The need to reduce India’s reliance on gold imports in the face of a rising trade deficit has provided another motivation for the government’s scheme where people can deposit jewellery in banks to earn interest. These developments come at a time when banks are diverting gold towards China and Turkey instead of India, because buyers in those markets are paying higher premiums. As all eyes are fixed on the US Federal Reserve’s monetary policy meeting for interest rate hikes that affect the dollar’s strength, gold prices have remained stagnant in India at Rs 4,670 per gram for 22 carat and Rs 5,100 a gram for 24 carat.
Inflow of gold at lower prices continues
Lower prices had already led to high demand during Diwali when apart from jewellery, Indians also invested in e-gold introduced by the Bombay Stock Exchange, on auspicious days.

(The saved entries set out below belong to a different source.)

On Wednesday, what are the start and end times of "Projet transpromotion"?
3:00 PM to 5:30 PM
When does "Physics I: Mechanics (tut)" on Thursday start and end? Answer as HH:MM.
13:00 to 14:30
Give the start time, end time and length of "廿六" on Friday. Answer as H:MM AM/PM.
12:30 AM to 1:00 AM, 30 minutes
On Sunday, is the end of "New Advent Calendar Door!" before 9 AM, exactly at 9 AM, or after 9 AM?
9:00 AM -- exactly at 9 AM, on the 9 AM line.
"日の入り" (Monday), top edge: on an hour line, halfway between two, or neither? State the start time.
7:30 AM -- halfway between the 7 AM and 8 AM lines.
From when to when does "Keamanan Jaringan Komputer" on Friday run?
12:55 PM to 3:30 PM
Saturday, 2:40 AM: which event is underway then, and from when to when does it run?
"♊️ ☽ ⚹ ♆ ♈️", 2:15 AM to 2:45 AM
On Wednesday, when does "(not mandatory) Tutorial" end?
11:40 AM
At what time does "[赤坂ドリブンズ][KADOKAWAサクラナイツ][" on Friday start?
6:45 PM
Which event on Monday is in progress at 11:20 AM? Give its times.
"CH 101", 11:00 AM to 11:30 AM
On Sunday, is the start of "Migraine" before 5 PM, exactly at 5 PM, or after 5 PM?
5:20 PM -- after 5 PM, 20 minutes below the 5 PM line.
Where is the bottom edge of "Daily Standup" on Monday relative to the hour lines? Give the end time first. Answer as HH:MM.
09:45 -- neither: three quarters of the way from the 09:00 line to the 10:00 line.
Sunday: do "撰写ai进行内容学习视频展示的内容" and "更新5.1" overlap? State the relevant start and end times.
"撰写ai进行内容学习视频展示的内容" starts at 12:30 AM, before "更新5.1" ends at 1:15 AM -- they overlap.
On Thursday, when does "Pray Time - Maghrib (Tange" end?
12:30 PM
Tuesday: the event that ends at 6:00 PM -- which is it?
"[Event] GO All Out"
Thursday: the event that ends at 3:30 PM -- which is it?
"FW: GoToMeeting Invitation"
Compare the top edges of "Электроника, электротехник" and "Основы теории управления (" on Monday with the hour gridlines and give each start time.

As jewellers posted profits, Kerala-based Malabar Gold and Diamonds became the first Indian firm to import gold from the UAE under the Compehensive Economic Partnership Act (CEPA). The deal protects businesses against tariff hikes, and provides concessions on duty for gold imported from the UAE, while no levy needs to be paid for yellow metal sent out by Indian jewellers.
Chennai remains the most expensive city to buy gold with 22 carat available at Rs 4,705 per gram and 24 carat for Rs 5,133 a gram.
It is followed by Delhi at Rs 4,690 per gram for 22 carats and Rs 5,116 a gram for 24 carats of the yellow metal.
Mumbai and Kolkata both remained at Rs 4,670 per gram for 22 carat of gold and Rs 5,100 per gram for 24 carats.
Silver also remained steady at Rs 57.5 per gram, tracking the trajectory of the yellow metal, which has been under pressure because of dollar rates.